新型コロナの影響で大々的な集客活動が難しくなる中、スーパーの中ではチラシ配布を自粛する動きがある一方、「3密」の回避に向けて家族での来店を控えるよう呼びかけるといった動きが相次いでいる。チラシで「ぬりえ」や「すごろく」、さらには「手作りマスク」の作成ができるなど、エンタメ要素を詰め込んだ内容に刷新、従来の「商品」「価格」だけではない訴求を模索する動きも目立った。


サミットが5月5日の「こどもの日」に合わせて配布したチラシ。すごろくを楽しめる内容で、ファン作りにつなげている。

サミットは、GW中の子どもの日や母の日に、店頭に並ぶ商品の紹介ではなく、家で子どもが楽しめるパズルやすごろくなどのチラシを提供。広報担当者は「価格訴求のチラシと違い、瞬間的な集客にはつながらないが、サミットに対するマインドシェアの向上、ファン化につながると考えている」と意義を話す。

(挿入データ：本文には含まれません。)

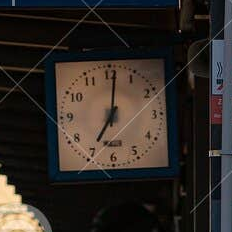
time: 7:01
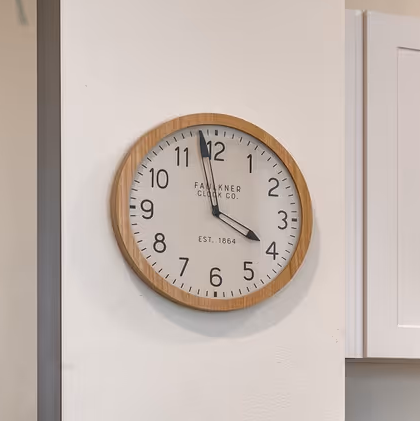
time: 3:58
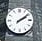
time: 2:09
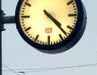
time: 4:22
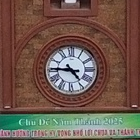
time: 4:45
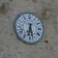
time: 6:27
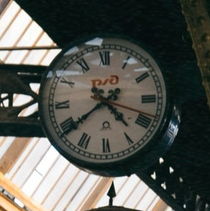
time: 4:39
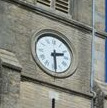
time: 2:29
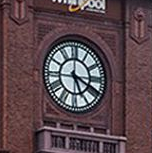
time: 5:18
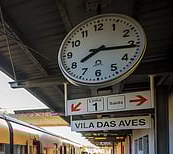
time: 8:15
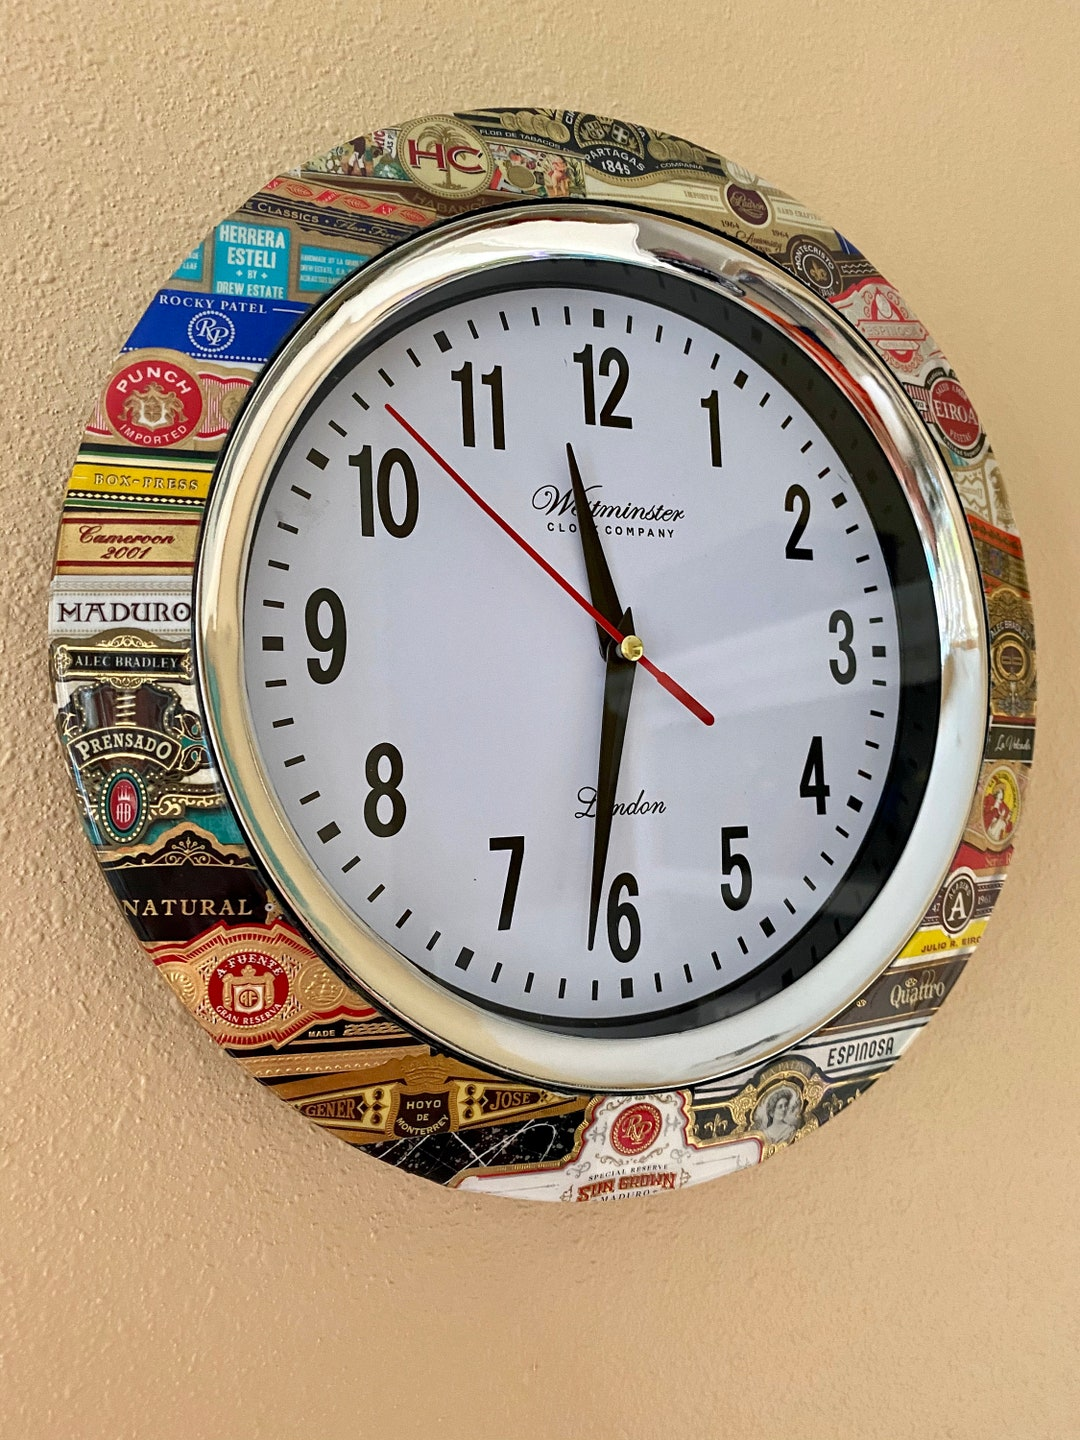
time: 11:31
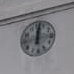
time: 12:01
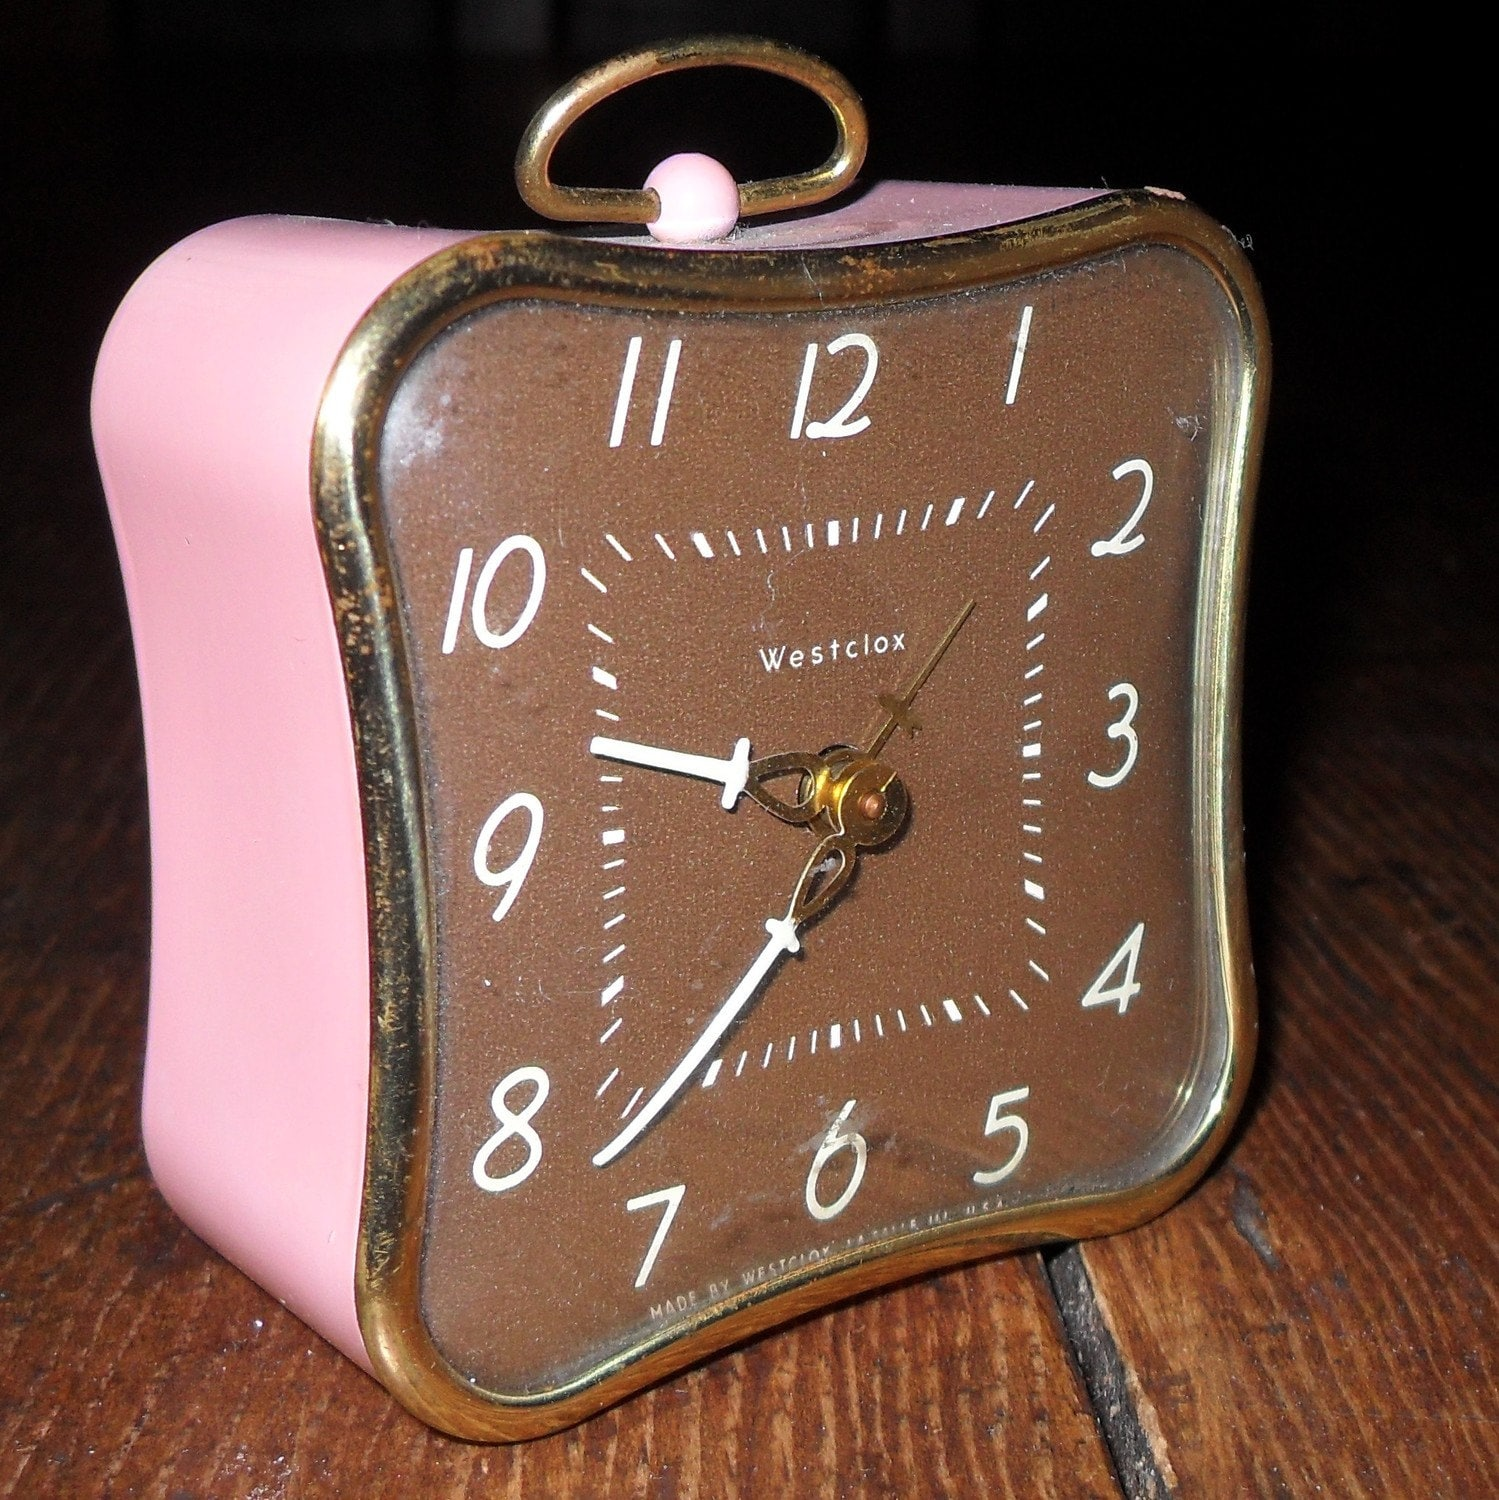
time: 9:37
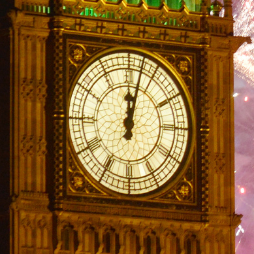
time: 12:02
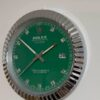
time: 1:51
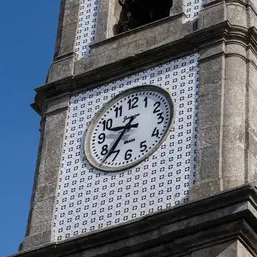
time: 9:36
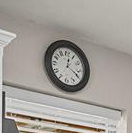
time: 12:19
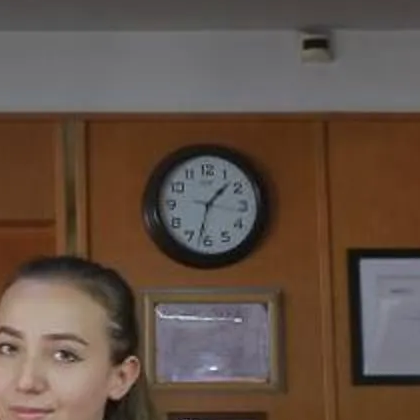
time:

首都圏などで276店舗を展開するスーパー「ライフ」は、新聞折り込みとインターネットの双方で断続的にチラシを自粛。3月の折り込みチラシは半減、4月と5月はほぼ実施しなかった。「特定日に波動をつくる従来型の折り込みチラシを活用した集客モデルの再考を迫られた」(広報担当者)と、苦渋の判断だったと説明する。


店内の混雑緩和に理解を求めるライフのチラシ

業界団体の日本新聞折込広告業協会(J-NOA、東京)によると、4月の首都圏の1世帯あたりの折り込みチラシの平均枚数は前年同月比61・5%減の151・1枚、5月は63・6%減の132・2枚に落ち込んだ。6月も厳しい状況が続いている。

こうした中、広告主らは、単に集客にとどまらない「地域のための取り組み」といったチラシのプラスアルファの付加価値を模索しているようだ。